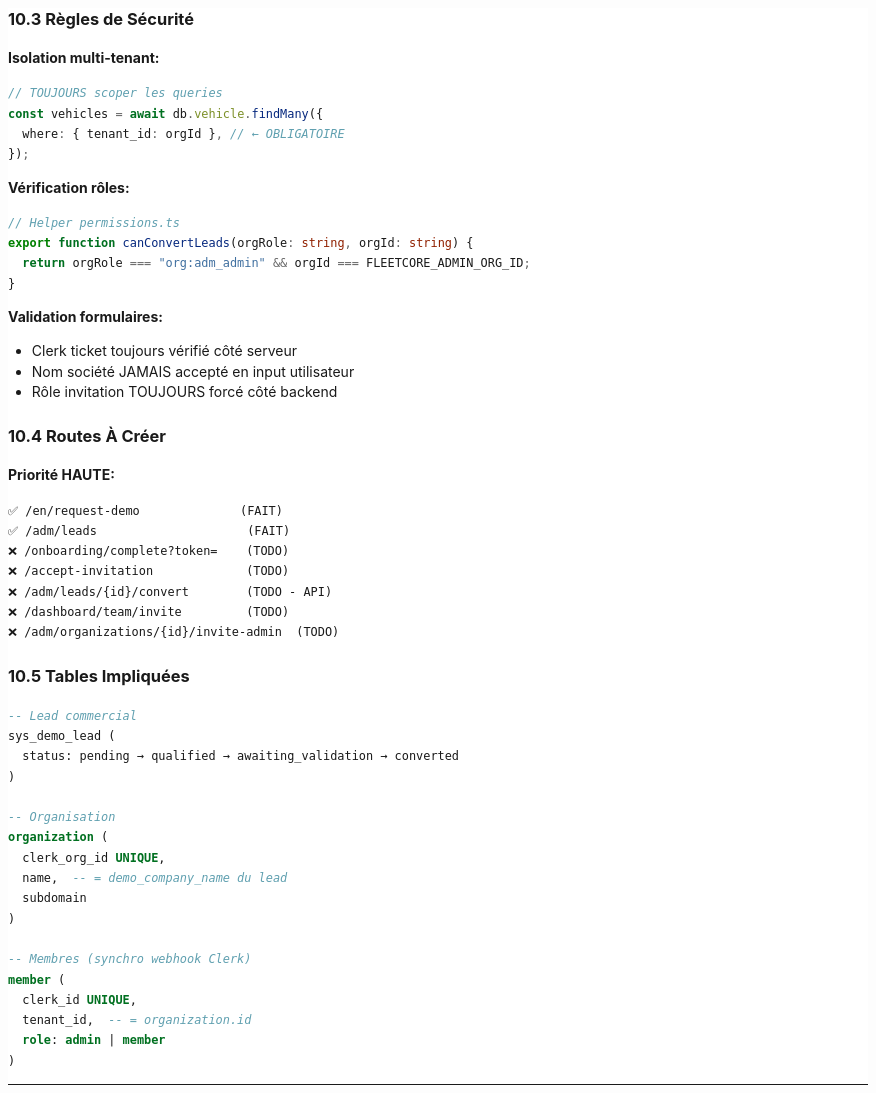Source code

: ### 10.3 Règles de Sécurité

**Isolation multi-tenant:**

```typescript
// TOUJOURS scoper les queries
const vehicles = await db.vehicle.findMany({
  where: { tenant_id: orgId }, // ← OBLIGATOIRE
});
```

**Vérification rôles:**

```typescript
// Helper permissions.ts
export function canConvertLeads(orgRole: string, orgId: string) {
  return orgRole === "org:adm_admin" && orgId === FLEETCORE_ADMIN_ORG_ID;
}
```

**Validation formulaires:**

- Clerk ticket toujours vérifié côté serveur
- Nom société JAMAIS accepté en input utilisateur
- Rôle invitation TOUJOURS forcé côté backend

### 10.4 Routes À Créer

**Priorité HAUTE:**

```
✅ /en/request-demo              (FAIT)
✅ /adm/leads                     (FAIT)
❌ /onboarding/complete?token=    (TODO)
❌ /accept-invitation             (TODO)
❌ /adm/leads/{id}/convert        (TODO - API)
❌ /dashboard/team/invite         (TODO)
❌ /adm/organizations/{id}/invite-admin  (TODO)
```

### 10.5 Tables Impliquées

```sql
-- Lead commercial
sys_demo_lead (
  status: pending → qualified → awaiting_validation → converted
)

-- Organisation
organization (
  clerk_org_id UNIQUE,
  name,  -- = demo_company_name du lead
  subdomain
)

-- Membres (synchro webhook Clerk)
member (
  clerk_id UNIQUE,
  tenant_id,  -- = organization.id
  role: admin | member
)
```

---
========
## [REQUIRED ACTION]
Among the lines above, which hold the word "invitation"? Report each one.

## [THE COMPLETED TASK]
- Rôle invitation TOUJOURS forcé côté backend
❌ /accept-invitation             (TODO)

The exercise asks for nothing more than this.